Computational lexicology

Computational lexicology is a branch of computational linguistics , which is concerned with the use of computers in the study of lexicon . It has been more narrowly described by some scholars (Amsler, 1980) as the use of computers in the study of machine-readable dictionaries . It is distinguished from computational lexicography , which more properly would be the use of computers in the construction of dictionaries, but some researchers have used computational lexicography as synonymous .

History

Computational lexicology emerged as a separate discipline within the context of computer-readable dictionaries, starting with the creation of the machine-readable tapes of the Merriam-Webster Seventh Collegiate Dictionary and the Merriam-Webster New Pocket Dictionary in the 1960s by John Olney et al. at System Development Corporation . Today, computational lexicology is best known through the creation and applications of WordNet. Computational lexicology has been applied in the field of computer science. In 1987, among others, Byrd, Calzolari, and Chodorow have developed computational tools for text analysis. In particular the model is designed for coordinating the associations involving the senses of polysemous words. [1]

Study of lexicon

Computational lexicology has contributed to the understanding of the content and limitations of the computational application (ie it has been clarified that the preceding work is not sufficient for the needs of computational linguistics). Through the work of computational lexicologists

  1. what constitutes a headword – used to generate spelling correction lists;
  2. what variants and inflections the headword forms – used to empirically understand morphology;
  3. how the headword is delimited into syllables;
  4. how the headword is pronounced – used in speech generation systems;
  5. the parts of speech the headword takes on – used for POS taggers;
  6. any special subject or use codes assigned to the headword – used to identify text document subject matter;
  7. the headword’s definitions and their syntax – disambiguation of word in context;
  8. the etymology of the headword and its use to characterize vocabulary by languages ​​of origin – used to characterize text vocabulary
  9. the example sentences;
  10. the run-ons (additional words and multi-word expressions that are formed from the headword); and
  11. related words such as synonyms and antonyms .

Many computational linguists have been disenchanted with the literature as a resource for computational linguistics because they lacked sufficient syntactic and semantic information for computer programs. The work on computational lexicology quickly led to efforts in two additional directions.
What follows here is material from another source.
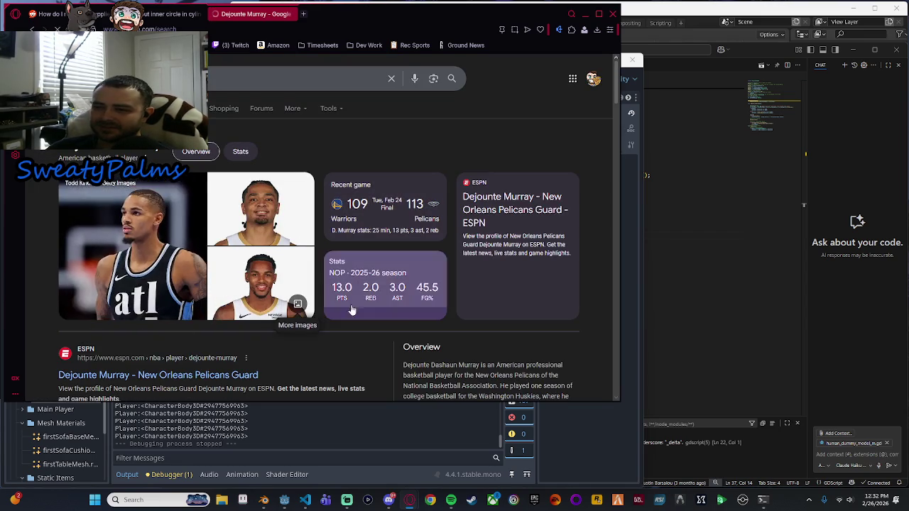
{"action": "scroll", "coordinate": [396, 301], "scroll_direction": "down", "scroll_amount": 3}
{"action": "scroll", "coordinate": [396, 301], "scroll_direction": "up", "scroll_amount": 3}
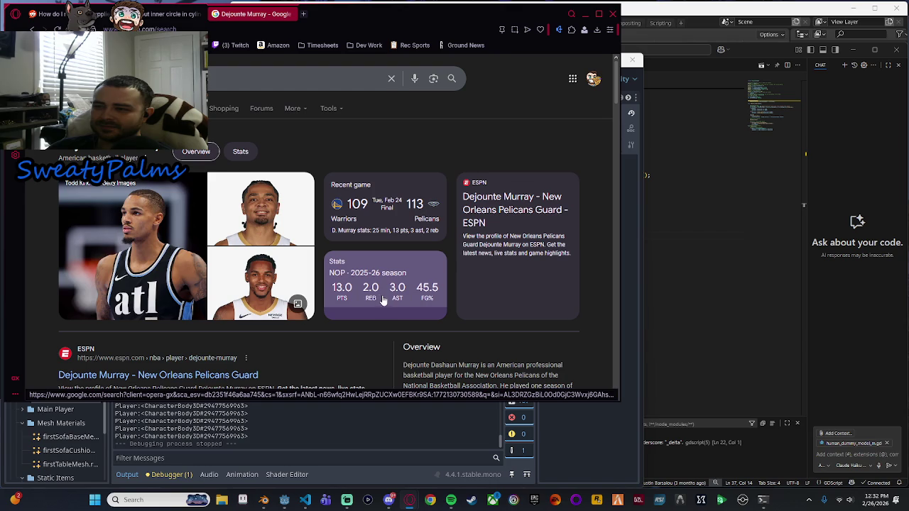
{"action": "key", "text": "alt+Left"}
Successors to Computational Lexicology

First, collaborative activities between computational linguists and lexicographers led to an understanding of the role that corpora played in creating dictionaries. Most computational lexicologists moved on to a large body of data that had been used to create dictionaries. The ACL / DCI (Data Collection Initiative) and the Linguistic Data Consortium (LDC ) went down this path. The advent of the language of the world could be more easily analyzed to create computational linguistic systems. Part-of-speech tagged corpora and semantically tagged corpora were created in order to test and develop POS taggers and word semantic disambiguation technology.

The second direction was towards the creation of Lexical Knowledge Bases (LKBs). A Lexical Knowledge Base is intended for computational linguistic purposes, especially for computational lexical semantic purposes. It was the same, but totally explained to the meanings of the words and the appropriate links between senses. Many began creating the resources they wished to have, if they had been created for use in computational analysis. WordNetCan be considered to be such a development, as can be the newer efforts at describing syntactic and semantic information such as the FrameNet work of Fillmore. Outside of computational linguistics, the ontology of artificial intelligence can be seen as an evolutionary effort to build a lexical knowledge base for AI applications.

Standardization

Optimizing the production, maintenance and extension of computational lexicons is one of the crucial aspects impacting NLP . The main problem is the interoperability : various lexicons are frequently incompatible. The most frequent situation is: how to merge two lexicons, or fragments of lexicons? NLP programs or applications is a NLP program.

To this respect, the various data models of Computational lexicons are studied by ISO / TC37 since 2003 within the framework of the standard lexical markup framework leading to an ISO standard in 2008.

References

  1. Jump up^ Byrd, Roy J., Nicoletta Calzolari, Martin S. Chodorow, Judith L. Klavans, Mary S. Neff, and Omneya A. Rizk. “Tools and methods for computational lexicology.” Computational Linguistics13, no. 3-4 (1987): 219-240.